The Continuous Katherine Mortenhoe is one of those books: a 1974 near-future SF novel by the British writer D.G. Compton, published in the US as The Unsleeping Eye and filmed a few years later as Death Watch. It's set in the media landscape of the time, so some elements are old-fashioned - TV shows are broadcast at a particular time, and only seen in whole on big screens, for one major issue - but the depiction of a type of reality show, and how the public reacts to it, is true and prescient and starkly crisp. And its psychology, as Jeff VanderMeer notes in the introduction in the edition I read, is deep and nuanced and masterful.
Continuous has two main characters; I'll get to the title character second. Roddie is a reporter for the major outlet NTV in near-future Britain. He's recently had a major operation to install a TV camera in his eyes; we don't get the exact details, but it captures everything he sees and somehow transmits back to his company. He has additional tech for capturing sound; how exactly it works is not important. This is new technology, and a secret: NTV hopes to launch it in the world with a spectacular new series of some kind. Roddie is a rising star, and narrates his sections in first person.
Katherine is seen in third person. She's a middle-aged woman working in publishing - for Computabook, more-or-less creating complex AI prompts and then editing the output into a stream of romance novels that will be published under house names. This world has the usual '70s contract marriage with specific terms; her first marriage ended after the initial five-year term, and she's now remarried to Harold Clegg.
The time period is fuzzy: let's say two generations after it was written, but with no details of the geopolitical or even the UK-governance situation. Call it 2024 if you want; that's reasonable. It's not our 2024, because it never is in fiction. In this world, phones are still corded '70s tech and computers have somewhat enhanced capabilities but are still floor-filling '70s mainframes.
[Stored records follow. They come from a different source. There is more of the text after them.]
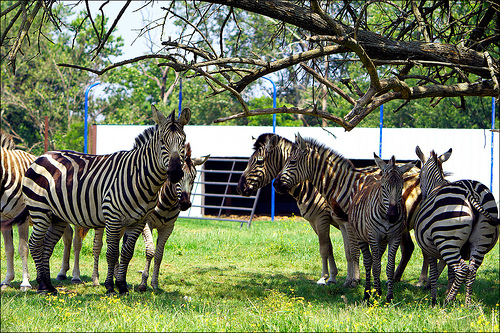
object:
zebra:
[20, 105, 194, 296]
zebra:
[411, 146, 498, 303]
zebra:
[347, 153, 419, 306]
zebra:
[272, 132, 451, 289]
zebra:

But biotech has advanced much further, as we see with Roddie's eyes. In fact, it's advanced so far that it's vanishingly rare for anyone to die of any reason besides old age - diseases and syndromes and conditions can pretty much all be managed and cured, other than a tiny handful of exceptions. (Presumably, violent death, from accident or deliberate action, can't be guarded against in the same way, but Continuous isn't about that kind of death, so we don't learn the details.)
Katherine is called in to see Dr. Mason, her usual doctor. Behind a one-way glass are Roddie and his boss, Vincent Ferriman, a powerful producer at NTV. She's told that she has a terminal disease, that there is no possible cure. The details are a bit fuzzy as Compton tells it - a long list of symptoms he mostly glosses over, and an overall description that, frankly, read to this reader like bullshit. (Later in the novel, there's a reason for that - I won't explain further, but it does sound like bullshit, and that's on purpose.) She has perhaps four weeks to live, and might rapidly decline during that time.
Ferriman wants to give Katherine a contract; she'll make a small fortune by being the center of a "Human Destiny" TV show for as long as she lives. Roddie will film it; at some point they'll explain his eyes but maybe not at first. Ferriman intends to reach out to her later that day; he does contact her husband Harold before she even comes home from work for the day. He also - we infer from other things - leaks this story, with a garbled version of Katherine's name, which makes other media outlets start nosing around Katherine almost immediately. "Terminals" are media sensations: we don't get a good sense of how many there are, or how often, but they seem rare - one or two a year, perhaps, so surprising and novel and exciting every time.
Continuous is broken into eight sections, each named after a day, from Tuesday to Tuesday. We follow Roddie and Katherine, first separately and then eventually together, as they live through the media frenzy and navigate their changing lives. The world is fairly utopian, but we see mostly the underside of it - rapacious media packs, the "fringies" who have dropped out of normal life, protestors and youth gangs and sex cults.
Katherine doesn't want to sign with NTV - to sign with anyone, since it's basically a given (at least from the media companies) that she will sign an exclusive contract with someone to broadcast the details of her dying. She wants to stay private, not to be splashed all over the media. And her actions are mostly driven by trying to subvert that expectation, to get away from the camera eye and the public scrutiny, in a world where all of the forces push the opposite direction.
Roddie is more conflicted. He wants to make a great TV show, but he also wants to present "the true, continuous Katherine Mortenhoe" - to show her as she is, in context of her whole life, in a way she would recognize and agree with, and yet also be a big media splash in the way the audience wants. The reader might suspect Roddie can't possibly get what he wants, and might not like or trust him, particularly as he meets Katherine and doesn't tell her who is is or how his eyes work.
But, in the end, they do meet. Katherine does run away. It does all get televised. And it does end, for both of them, strongly and inevitably. Continuous is a novel about people, the kind of SF book where the technology is there to heighten the human drama, to make choices and options starker and crisper, and a book that does a great job of delineating those people, making them real and true, conflicted and contingent, specific and particular.